These days, pareidolia is used to spot a mouse on Mars, but it has a practical application: helping humans recognize things that are important. The phenomenon is a survival mechanism, ensuring that no matter what we’re looking at, we’re able to pick out a predator from the chaos and turn tail before it eats us.

“We’ve evolved brains that think in these quick, dirty ways that are usually right, but at times can lead us to systematically be biased,” scientist Christopher French told the BBC in 2013. “A classic example is the Stone Age guy standing there, scratching his beard, wondering whether that rustling in the bushes really is a saber-toothed tiger. You’re much more likely to survive if you assume it’s a saber-toothed tiger and get the hell out of there — otherwise you may end up as lunch.”

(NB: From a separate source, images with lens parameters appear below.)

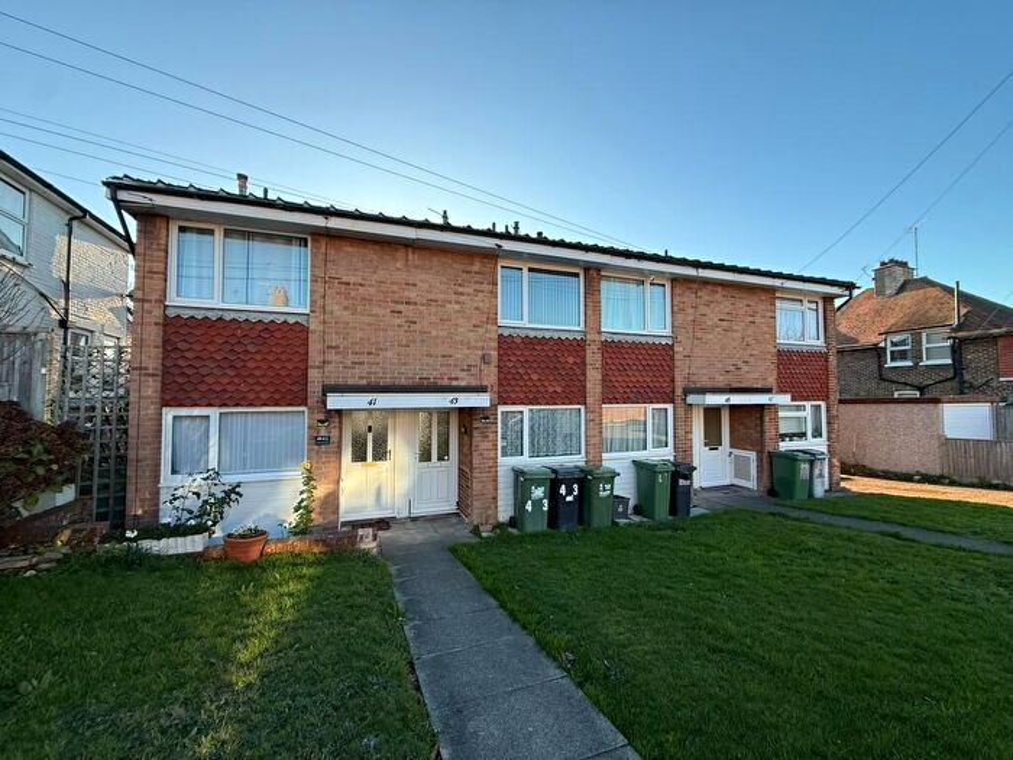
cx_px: 506
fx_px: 410
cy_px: 380
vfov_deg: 85.7
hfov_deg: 102.1
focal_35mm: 14
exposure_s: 1/408
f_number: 2.2
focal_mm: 2.22
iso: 64
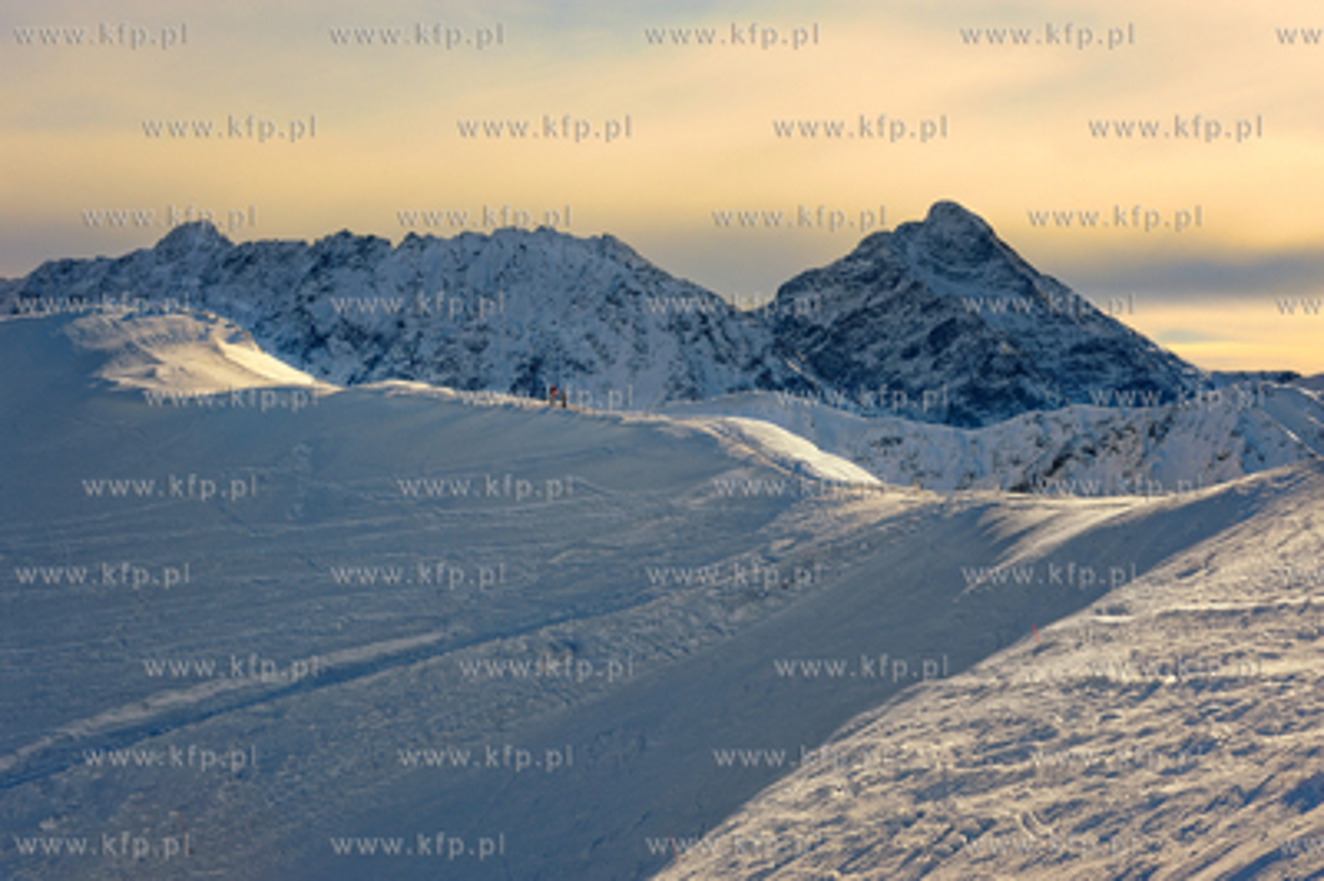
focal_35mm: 70
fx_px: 2572
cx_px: 662
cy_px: 440
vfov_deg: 19.4
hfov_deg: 28.9
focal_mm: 70
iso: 200
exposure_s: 1/250
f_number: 14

Meanwhile, the Curiosity Rover is undertaking some serious business on Mars — not mouse-hunting. The images in question were captured as the lander explored the Gale Crater and snapped black-and-white photos of a parched landscape and specks of dry clay that could be four billion years old. This clay suggests Mars used to be warmer and wetter than it is today.

Next, the lander will examine a deposit of basalt dunes, which may be volcanic and not native to the crater; examination could reveal some data about the planet’s volcanic past. More interesting, perhaps, than the prospect of a space mouse, this data suggests that the dust particles were blown in by an unknown force.